Waking to the wind gusting the trees outside the window, I thought of Christina Rossetti.

The wind is like a great spirit. It is not just imagination that it stirs something in us. In children too. They never sit calmly in school when a wind gets up.

The Rossetti lines in my mind were: ‘Who has seen the wind? / Neither you nor I’ and the last line of the stanza ‘The wind is passing by’. I had invented line three and somehow arrived at ‘But when the light moves in the leaves’. The poet’s original line is much better ‘But when the trees bow down their heads’.

On Christina Rossetti’s Wikipedia page it says she she is ‘perhaps best known for her long poem ‘Goblin Market’, her love poem ‘Remember’ and for the words of the carol ‘In the bleak midwinter’.  But I think ‘Birthday’ (‘My heart is like a singing bird’) must rank high among remembered poems.  And I just found ‘Uphill’ which I had forgotten I knew and loved, but now I know it certainly influenced at least one poem I wrote myself. Then there is ‘Twice’ which I had also forgotten but shouldn’t have. I must go back to Christina Rossetti, though perhaps a ‘Selected’ is best. In the complete poems you get lost somewhere in misery and religiosity – or at least I did when I was last immersed.

But she has done that magic thing that some poets do – planted a snatch of lines I can’t and won’t forget: the earworm. Enough always to bring me back. I will be saying this poem inside my head all day, like it or lump it. Thank you, you compilers of so-called ‘children’s poems’, in which I must first have found this lyric by Christina Rossetti. Without you, I doubt I would be writing this blog right now. Or remembering the lines that lead me to other lines that lead me everywhere I happily go.

Who has seen the wind?
Neither I nor you:
But when the leaves hang trembling,
The wind is passing through.

Who has seen the wind?
Neither you nor I:
But when the trees bow down their heads,
The wind is passing by.




4 thoughts on “WHO HAS SEEN THE EARWORM?”

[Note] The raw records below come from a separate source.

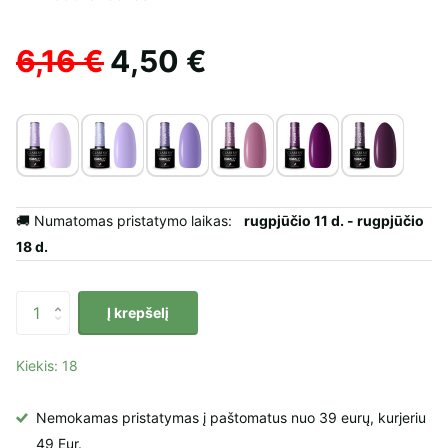
6,16 €
4,50 €
🚚 Numatomas pristatymo laikas:
rugpjūčio 11 d. - rugpjūčio
18 d.
Į krepšelį
Kiekis: 18
Nemokamas pristatymas į paštomatus nuo 39 eurų, kurjeriu
49 Eur.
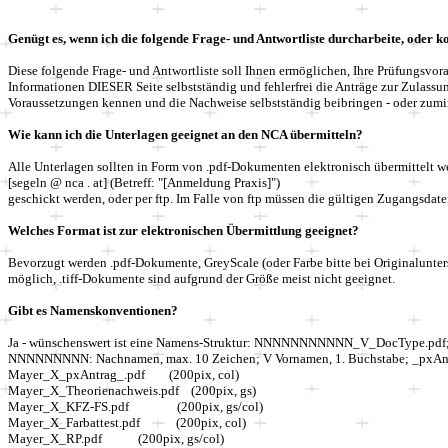
Genügt es, wenn ich die folgende Frage- und Antwortliste durcharbeite, oder
Diese folgende Frage- und Antwortliste soll Ihnen ermöglichen, Ihre Prüfungsvor
Informationen DIESER Seite selbstständig und fehlerfrei die Anträge zur Zulassu
Voraussetzungen kennen und die Nachweise selbstständig beibringen - oder zumind
Wie kann ich die Unterlagen geeignet an den NCA übermitteln?
Alle Unterlagen sollten in Form von .pdf-Dokumenten elektronisch übermittelt 
[segeln @ nca . at] (
B
etreff: "[Anmeldung Praxis]")
geschickt werden, oder per ftp. Im Falle von ftp müssen die gültigen Zugangsdaten
Welches Format ist zur elektronischen Übermittlung geeignet?
Bevorzugt werden .pdf-Dokumente, GreyScale
(oder
Farbe bitte bei Originalunte
möglich, .tiff-Dokumente sind aufgrund der Größe meist nicht geeignet.
Gibt es Namenskonventionen?
Ja - wünschen
s
wert ist eine Namens-Struktur: NNNNNNNNNNN_V_DocType.pdf
NNNNNNNNN: Nachnamen, max. 10 Zeichen; V Vornamen, 1. Buchstabe; _pxAn
Mayer_X_pxAntrag_.pdf (200pix, col)
Mayer_X_Theorienachweis.pdf (200pix, gs)
Mayer_X_KFZ-FS.pdf (200pix, gs/col)
Mayer_X_Farb
a
ttest.pdf (200pix, col)
Mayer_X_RP.pdf (200pix, gs/col)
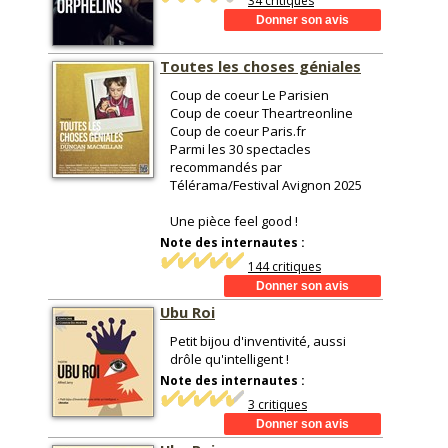
34 critiques
Toutes les choses géniales
Coup de coeur Le Parisien
Coup de coeur Theartreonline
Coup de coeur Paris.fr
Parmi les 30 spectacles
recommandés par
Télérama/Festival Avignon 2025
Une pièce feel good !
Note des internautes :
144 critiques
Ubu Roi
Petit bijou d'inventivité, aussi
drôle qu'intelligent !
Note des internautes :
3 critiques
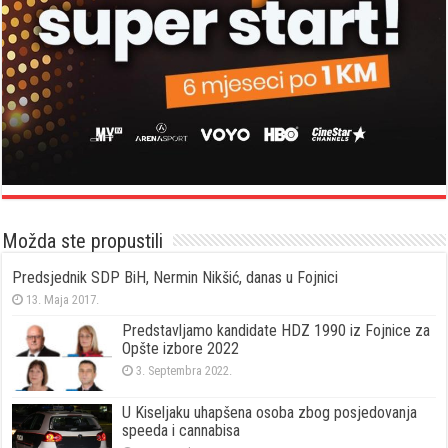
Možda ste propustili
Predsjednik SDP BiH, Nermin Nikšić, danas u Fojnici
13. Maja 2017.
Predstavljamo kandidate HDZ 1990 iz Fojnice za
Opšte izbore 2022
3. Septembra 2022.
U Kiseljaku uhapšena osoba zbog posjedovanja
speeda i cannabisa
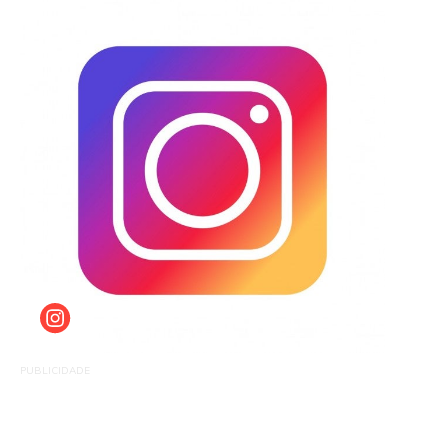
PUBLICIDADE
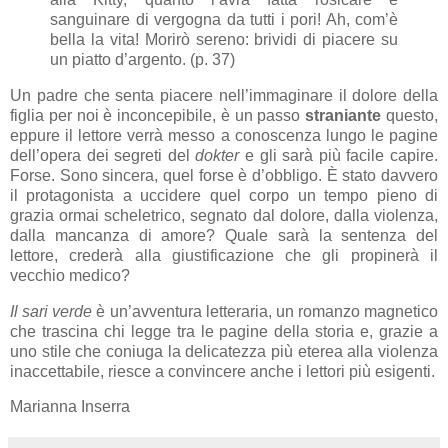
sanguinare di vergogna da tutti i pori! Ah, com’è
bella la vita! Morirò sereno: brividi di piacere su
un piatto d’argento. (p. 37)
Un padre che senta piacere nell’immaginare il dolore della
figlia per noi è inconcepibile, è un passo
straniante
questo,
eppure il lettore verrà messo a conoscenza lungo le pagine
dell’opera dei segreti del
dokter
e gli
sarà più facile capire.
Forse. Sono sincera, quel forse è d’obbligo. È stato davvero
il protagonista a uccidere quel corpo un tempo pieno di
grazia ormai scheletrico, segnato dal dolore, dalla violenza,
dalla mancanza di amore? Quale sarà la sentenza del
lettore, crederà alla giustificazione che gli propinerà il
vecchio medico?
Il sari verde
è un’avventura letteraria, un romanzo magnetico
che trascina chi legge tra le pagine della storia e, grazie a
uno stile che coniuga la delicatezza più eterea alla violenza
inaccettabile, riesce a convincere anche i lettori più esigenti.
Marianna Inserra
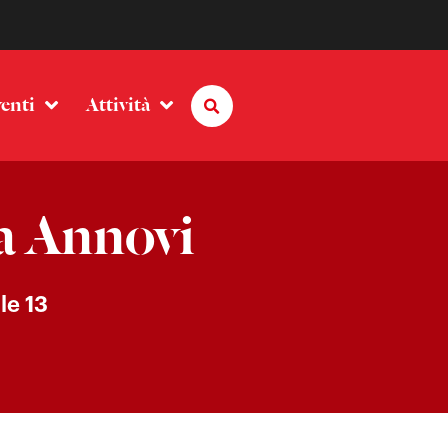
enti
Attività
a Annovi
le 13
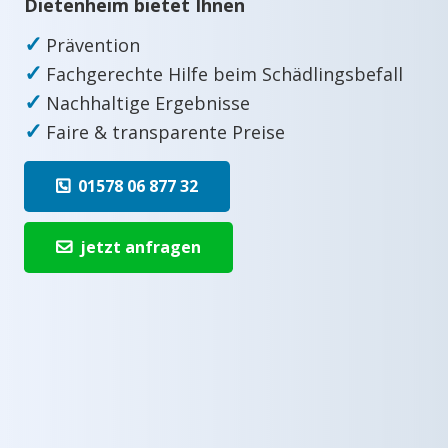
Dietenheim bietet Ihnen
✓
Prävention
✓
Fachgerechte Hilfe beim Schädlingsbefall
✓
Nachhaltige Ergebnisse
✓
Faire & transparente Preise
01578 06 877 32
jetzt anfragen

  1. This is one of the poems from my childhood that I still hold, in its entirety, in my mind. I used to say the poem to my children, and now to my grandchildren. I like the new take Nell gives to the third line of the second verse, and I agree with her that the original is better. “But when the trees bow down their heads” has a deliberate slow grandeur you have to respect. Is it that each word is a monosyllable, demanding its own space, making you notice the extra beat and slowing you down? Is it the clear recognisable image of trees bending in the wind? The personification? The implication of a very important person/thing ‘passing by’? You can wonder and analyse, but then you have to put all that aside and just say the poem. Aloud.

    PS I wonder how many people thought at first sight that Nell’s subject was EARTHWORMS. Well, why not?

  2. I like ‘Who has seen the earthworms?’ Now if I’d only thought of that…

    Isn’t it lovely when two people remember the same poem with the same[i] glow[/i]? I love that.

  3. I think the word ‘earworm’ carries a negative connotation, and I’m not sure using it about a line in a poem one loves or cannot forget is apt, unless in some sense you were using it metaphorically?

    Sorry to be so pedantic.



  4. Perhaps my connotations are crossed, Tristan. I actually like the term, though in musical terms yes, it carries the connotation of a tune that can drive you nuts. But the sound in the original German — Ohrwurm — I find it endearing really. And there is something about a line of poetry that follows you around and won’t go away — it works in a similar way to me. I hear it over and over and over but I don’t mind hearing it. Also I don’t in the least mind you being pedantic. I am pedantic too.